CNN: We've heard a lot about the corruption in the Karzai government. What do you think?
Zakaria: There are no official charges leveled against President Karzai. The criticism mainly revolves around the view that he doesn't crack down on it within the government. We have President Karzai on GPS this week. I ask him about the allegations against his government. He feels a lot of it is politically motivated by the West.
He does admit corruption exists in the country but attributes it to Afghanistan being a poor country devastated by war. As any other third world country, and one like Afghanistan which was completely destroyed by interventions by the Soviet Union, and then the neighbors, and then the subsequent abandonment of Afghanistan when the Soviets withdrew to complete misery and destruction, suddenly this country got so much money coming from the West, suddenly so many Afghans came from all over the world to participate.
Suddenly there were projects, suddenly there was this poverty that turned into some sort of prosperity for this country. Corruption is there, and its in different levels -- there's petty corruption, there's corruption in contracting -- part of it is our problem. Part of it is the problem of the international community and the way they make contracts.
CNN: But shouldn't he do something about it?

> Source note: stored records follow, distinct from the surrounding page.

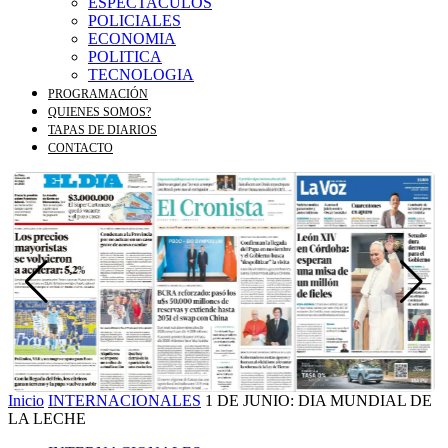
ESPECTACULOS
POLICIALES
ECONOMIA
POLITICA
TECNOLOGIA
PROGRAMACIÓN
QUIENES SOMOS?
TAPAS DE DIARIOS
CONTACTO
Inicio
INTERNACIONALES
1 DE JUNIO: DIA MUNDIAL DE
LA LECHE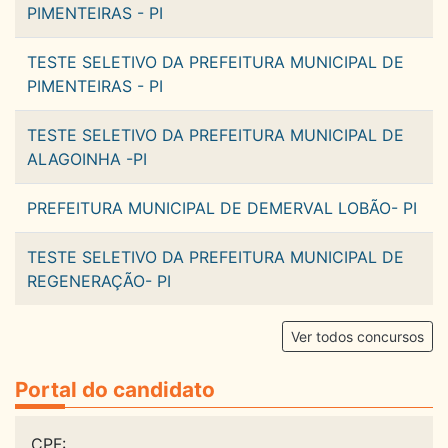
PIMENTEIRAS - PI
TESTE SELETIVO DA PREFEITURA MUNICIPAL DE
PIMENTEIRAS - PI
TESTE SELETIVO DA PREFEITURA MUNICIPAL DE
ALAGOINHA -PI
PREFEITURA MUNICIPAL DE DEMERVAL LOBÃO- PI
TESTE SELETIVO DA PREFEITURA MUNICIPAL DE
REGENERAÇÃO- PI
Ver todos concursos
Portal do candidato
CPF:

Zakaria: He says they are. That they have been studying it and are dismissing corrupt officials, but they are not publicizing it. It's going on on a daily basis, the problem is we don't announce it, and that's why it doesn't become knowledge for those of us in the international community.
So I guess we have to improve on that. But there is serious and systematic work going on in this account.
The new found pressure brought by the Obama administration will also probably cause President Karzai to make some changes in his government.